REQUEST =>
Answer these questions from the WPB recycling passage, one line each:
(a) What price per ton is assumed for sodium sulfate?
(b) What conversion efficiency is assumed for photovoltaic power?
(c) Which procedure uses the highest amount of natural gas energy?

PASSAGE SHOWN =>
2.4.1. Source Classification Ratio of WPBs

At present, the Chinese government is actively pushing ahead green and sustainable manufacturing in all industries, especially in WPB recycling. Source governance is considered an effective method for WPB treatment. To estimate the impact on environmental performance for increasing the source classification ratio (SCR) of WPBs, we assume that the SCR is set to 10%, 30% and 50% in weight. In other words, 10%, 30%, and 50% in weight of the WPBs are processed directly with no separation.

2.4.2. Sodium Sulfate Substitution

Sodium sulfate is regarded as an important industrial material, the making of which realizes not only the low-temperature desulfurization of lead sulfate, which is environmentally friendly, but also the process of economic value growth. To investigate the impact of the sodium sulfate economic value, we here assume that the price of sodium sulfate is 346.82 CNY/ton according to the average price in the local market.

2.4.3. Usage of Photovoltaic Power

The use of green and clean energy, including wind and solar, is widely advocated in China, despite its supply being heavily influenced by the weather conditions [19,20]. To investigate the environmental impact of photovoltaic power replacements, we here assume that photovoltaic power is used to replace natural gas as heating energy in the smelting process and the refining process, and electricity in the integrated dismantled WPB treatment plant. In addition, photovoltaic power can be used to generate electricity power for dismantled WPB manufacturing. In this case, it is supposed that all the electricity in the factory is provided by photovoltaic power with a conversion efficiency of 70% considering the weather, day and night in all kinds of different conditions.

3. Results

3.1. Material Balance and Energy Balance

Combined with LCI data compiled in the previous subsection and other information, the mass flows and energy flows for disposing one FU of the WPBs were calculated and are described in Figure 2. According to Figure 2, the top three electricity consumers are refining, preliminary desulfurization, and fragmentized separation. Although the electricity energy consumption for the procedure of crude lead-making is ranked in fourth position of all procedures of WPB dismantling, it uses the highest amount of natural gas energy. Refining uses the largest amount of electricity energy and the second highest amount of natural gas energy. Preliminary desulfurization uses the second highest amount of electricity and a high amount of steam for sodium sulfate crystallization. Fragmentized separation uses the third highest amount of electricity and high amounts of tap water and reclaimed water. Consistent with our previous LCA study, plastic recycling is ranked fifth for electricity consumption. For reclaimed water, the main users are preliminary desulfurization, refining, and fragmentized separation. However, tap water is principally used in the process of preliminary desulfurization, recycling the water system, and separation. Comparatively, tap water consumption is far less than reclaimed water consumption for WPB dismantling treatment, due to internal water recycling.

DATASET RECORDS =>
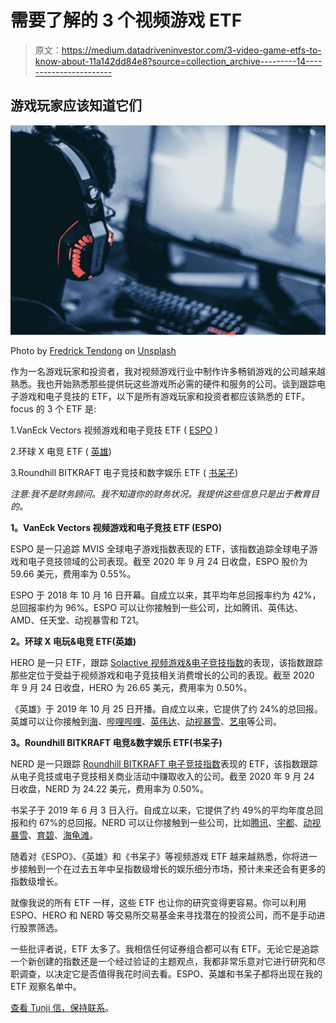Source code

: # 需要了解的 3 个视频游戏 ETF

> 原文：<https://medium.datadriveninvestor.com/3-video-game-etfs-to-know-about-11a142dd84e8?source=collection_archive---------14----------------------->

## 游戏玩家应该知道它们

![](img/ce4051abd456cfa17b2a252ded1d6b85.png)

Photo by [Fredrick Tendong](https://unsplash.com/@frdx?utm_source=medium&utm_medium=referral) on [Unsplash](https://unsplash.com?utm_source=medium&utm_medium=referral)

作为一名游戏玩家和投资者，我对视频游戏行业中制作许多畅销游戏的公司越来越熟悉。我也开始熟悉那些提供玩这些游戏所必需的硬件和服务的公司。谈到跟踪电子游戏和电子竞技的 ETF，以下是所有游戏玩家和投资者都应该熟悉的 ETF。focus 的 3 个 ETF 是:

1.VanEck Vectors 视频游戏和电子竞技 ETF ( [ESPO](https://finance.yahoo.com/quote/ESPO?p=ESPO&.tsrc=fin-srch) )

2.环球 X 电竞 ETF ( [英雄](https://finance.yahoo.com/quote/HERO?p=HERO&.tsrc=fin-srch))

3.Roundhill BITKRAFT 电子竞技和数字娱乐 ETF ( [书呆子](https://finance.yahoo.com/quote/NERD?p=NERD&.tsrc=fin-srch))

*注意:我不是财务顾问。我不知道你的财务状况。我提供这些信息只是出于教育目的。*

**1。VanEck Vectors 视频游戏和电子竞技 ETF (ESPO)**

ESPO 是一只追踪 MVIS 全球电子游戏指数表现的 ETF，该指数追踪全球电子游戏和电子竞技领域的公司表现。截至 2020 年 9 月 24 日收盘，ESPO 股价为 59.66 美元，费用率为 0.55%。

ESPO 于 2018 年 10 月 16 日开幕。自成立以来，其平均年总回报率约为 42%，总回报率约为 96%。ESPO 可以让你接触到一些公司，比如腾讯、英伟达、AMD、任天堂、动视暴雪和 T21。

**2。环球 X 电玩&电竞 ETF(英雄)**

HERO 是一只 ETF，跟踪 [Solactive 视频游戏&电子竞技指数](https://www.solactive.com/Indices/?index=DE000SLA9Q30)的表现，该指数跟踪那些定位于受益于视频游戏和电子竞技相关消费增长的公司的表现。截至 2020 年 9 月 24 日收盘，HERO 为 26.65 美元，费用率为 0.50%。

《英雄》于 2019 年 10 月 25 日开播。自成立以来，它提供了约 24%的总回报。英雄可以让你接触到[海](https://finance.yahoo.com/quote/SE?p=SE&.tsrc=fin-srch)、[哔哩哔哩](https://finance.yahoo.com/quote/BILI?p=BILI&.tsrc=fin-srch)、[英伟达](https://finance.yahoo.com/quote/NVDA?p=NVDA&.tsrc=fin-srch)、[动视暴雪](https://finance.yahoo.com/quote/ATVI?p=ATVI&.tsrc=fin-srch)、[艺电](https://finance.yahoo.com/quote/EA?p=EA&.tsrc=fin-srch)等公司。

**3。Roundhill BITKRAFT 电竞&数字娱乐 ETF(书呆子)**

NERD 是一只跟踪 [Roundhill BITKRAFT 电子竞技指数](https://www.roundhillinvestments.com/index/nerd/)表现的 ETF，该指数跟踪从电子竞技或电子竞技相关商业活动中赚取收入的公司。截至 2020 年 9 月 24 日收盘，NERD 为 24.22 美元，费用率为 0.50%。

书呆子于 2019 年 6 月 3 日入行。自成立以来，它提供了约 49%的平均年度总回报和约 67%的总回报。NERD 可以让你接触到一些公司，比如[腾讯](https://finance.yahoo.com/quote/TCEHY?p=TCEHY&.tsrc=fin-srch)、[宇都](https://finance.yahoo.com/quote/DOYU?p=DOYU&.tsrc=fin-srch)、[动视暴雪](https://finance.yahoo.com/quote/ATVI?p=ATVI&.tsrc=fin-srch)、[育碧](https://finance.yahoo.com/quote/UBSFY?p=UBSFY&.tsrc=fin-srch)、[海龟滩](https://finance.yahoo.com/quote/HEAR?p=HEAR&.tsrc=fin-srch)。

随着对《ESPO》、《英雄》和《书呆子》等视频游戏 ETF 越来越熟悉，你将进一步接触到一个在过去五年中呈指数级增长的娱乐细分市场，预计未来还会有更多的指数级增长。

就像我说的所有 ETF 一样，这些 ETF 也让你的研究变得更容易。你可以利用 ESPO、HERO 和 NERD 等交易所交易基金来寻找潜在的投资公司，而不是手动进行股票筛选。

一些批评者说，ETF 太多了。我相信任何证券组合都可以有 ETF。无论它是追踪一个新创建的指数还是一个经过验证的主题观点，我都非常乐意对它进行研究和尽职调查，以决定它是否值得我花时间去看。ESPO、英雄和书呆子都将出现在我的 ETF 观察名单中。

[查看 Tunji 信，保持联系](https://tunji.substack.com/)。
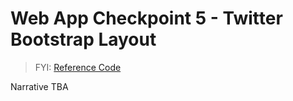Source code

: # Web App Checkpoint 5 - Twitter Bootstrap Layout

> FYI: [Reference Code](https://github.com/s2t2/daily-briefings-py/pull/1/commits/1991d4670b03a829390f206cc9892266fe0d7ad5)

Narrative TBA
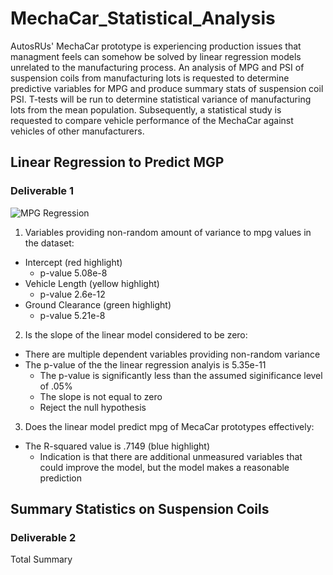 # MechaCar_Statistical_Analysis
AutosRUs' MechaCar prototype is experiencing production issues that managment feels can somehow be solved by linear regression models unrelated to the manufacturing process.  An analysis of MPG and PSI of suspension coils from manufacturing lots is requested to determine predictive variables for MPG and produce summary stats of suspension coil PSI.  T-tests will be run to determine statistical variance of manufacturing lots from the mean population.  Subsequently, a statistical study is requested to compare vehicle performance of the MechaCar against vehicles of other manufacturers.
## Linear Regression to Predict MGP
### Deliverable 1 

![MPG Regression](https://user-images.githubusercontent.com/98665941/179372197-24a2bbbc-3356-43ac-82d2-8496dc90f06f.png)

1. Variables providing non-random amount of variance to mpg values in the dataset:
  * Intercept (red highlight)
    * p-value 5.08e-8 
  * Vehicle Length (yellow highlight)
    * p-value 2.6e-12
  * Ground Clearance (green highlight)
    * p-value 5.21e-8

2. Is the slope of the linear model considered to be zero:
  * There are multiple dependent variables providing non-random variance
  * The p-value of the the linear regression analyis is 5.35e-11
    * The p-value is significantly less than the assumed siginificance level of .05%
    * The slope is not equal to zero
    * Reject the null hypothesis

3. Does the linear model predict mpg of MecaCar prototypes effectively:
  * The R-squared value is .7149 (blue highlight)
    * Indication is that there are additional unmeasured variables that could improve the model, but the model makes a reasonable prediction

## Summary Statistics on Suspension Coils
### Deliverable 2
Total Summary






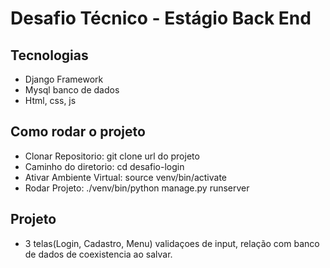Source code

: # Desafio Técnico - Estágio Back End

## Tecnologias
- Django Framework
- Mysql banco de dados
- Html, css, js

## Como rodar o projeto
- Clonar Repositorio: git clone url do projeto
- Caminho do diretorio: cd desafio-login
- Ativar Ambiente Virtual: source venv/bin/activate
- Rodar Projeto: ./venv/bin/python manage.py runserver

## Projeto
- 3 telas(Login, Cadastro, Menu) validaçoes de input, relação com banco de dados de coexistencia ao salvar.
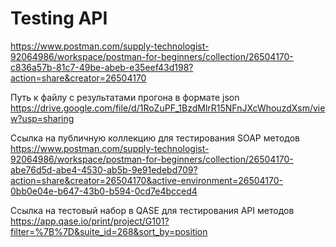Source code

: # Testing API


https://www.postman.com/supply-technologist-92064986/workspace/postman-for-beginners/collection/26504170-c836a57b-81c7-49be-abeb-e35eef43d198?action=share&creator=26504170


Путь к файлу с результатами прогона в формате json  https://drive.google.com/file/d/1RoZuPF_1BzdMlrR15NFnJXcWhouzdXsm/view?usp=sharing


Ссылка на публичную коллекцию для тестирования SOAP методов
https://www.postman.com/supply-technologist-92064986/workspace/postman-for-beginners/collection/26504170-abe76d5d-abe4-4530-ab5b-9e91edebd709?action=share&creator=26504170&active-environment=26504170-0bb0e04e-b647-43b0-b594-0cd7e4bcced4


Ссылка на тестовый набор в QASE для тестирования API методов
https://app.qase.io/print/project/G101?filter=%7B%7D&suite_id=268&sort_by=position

PROBLEM SOLUTION =>
(a) 346.82 CNY/ton
(b) 70%
(c) Crude lead-making